But despite the look of the Frogs, Abe was an old-fashioned gentleman, a seat-of-the-pants coach who took his players into his heart and the press into his confidence. In this sense, he was the best man I ever knew.
For a writer, Abe's homespun humor was more fun than his winning teams. One day he gave up at struggling to describe Swink's broken-field running ability and said, "Aw, he's just a little old rubber-legged outfit nobody can catch." Of Bob Lilly's All-America potential, Abe said, "Well, he's a big old green pea, but he'll stand in there for you like a picket fence." Once he was asked how he planned to stop a rather fierce Texas team, and he said, "We'll just line up in our country six and scratch and bite and kick sand in their faces."
There was a year when the football staff offices were redecorated and made more spacious. Abe said he liked the new atmosphere all right, "but there's nowhere to spit."
Down on the sideline one Saturday things were not going well against Rice. Abe summoned a player off the bench and put his arm around the player's shoulder pad.
"Beely, I want you to look at that. They just wearin' Tommy out on the sweep," said Abe, wearing his lucky brown suit and chewing on his cigar. "I want you to go in there and stop that sweep for me, Beely."
The player nervously said. "I'll try, Coach."
Abe removed his arm from Beely's shoulder pad and kept looking out on the field.
"Sit down, Beely," Abe said. "Tommy's tryin'."

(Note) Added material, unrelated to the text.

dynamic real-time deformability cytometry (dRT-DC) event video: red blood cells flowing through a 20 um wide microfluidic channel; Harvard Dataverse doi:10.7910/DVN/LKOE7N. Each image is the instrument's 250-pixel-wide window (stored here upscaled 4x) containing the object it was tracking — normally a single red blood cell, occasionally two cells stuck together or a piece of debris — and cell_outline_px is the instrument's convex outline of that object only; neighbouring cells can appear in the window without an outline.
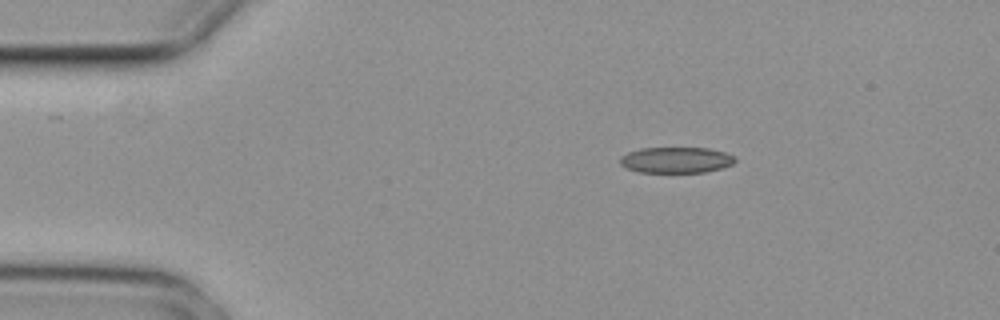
{"species": "common noctule bat (a hibernating species)", "species_latin": "Nyctalus noctula", "temperature_condition": "cold", "stored_images_in_passage": 2, "camera_frame_rate_fps": 3000, "um_per_image_px": 0.085, "animal": {"sex": "female", "body_mass_g": 29.2, "forearm_length_mm": 56.3}, "frame": {"image": 1, "passage_image": 1, "time_ms": 0.0, "image_size_px": [1000, 320], "cell_outline_px": [[736, 160], [732, 164], [724, 168], [704, 172], [640, 172], [624, 168], [620, 164], [620, 156], [628, 152], [640, 148], [708, 148], [724, 152], [736, 156]], "centroid_in_image_um": [57.46, 13.6], "position_along_channel_um": 27.5, "area_um2": 17.51}}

TCU's decline began when Abe Martin, as wonderful as he was, grew weary of recruiting. When Darrell Royal went to Texas and Frank Broyles went to Arkansas, recruiting became as intense and competitive as the games.
Abe had always been able to get a kid to come to TCU by taking him for a stroll around the county courthouse square and telling him he could wear those dirty Levi's and that T shirt on the TCU campus and feel right at home. "How's your Mom and them?" Abe would say. "Buy you a sody pop?"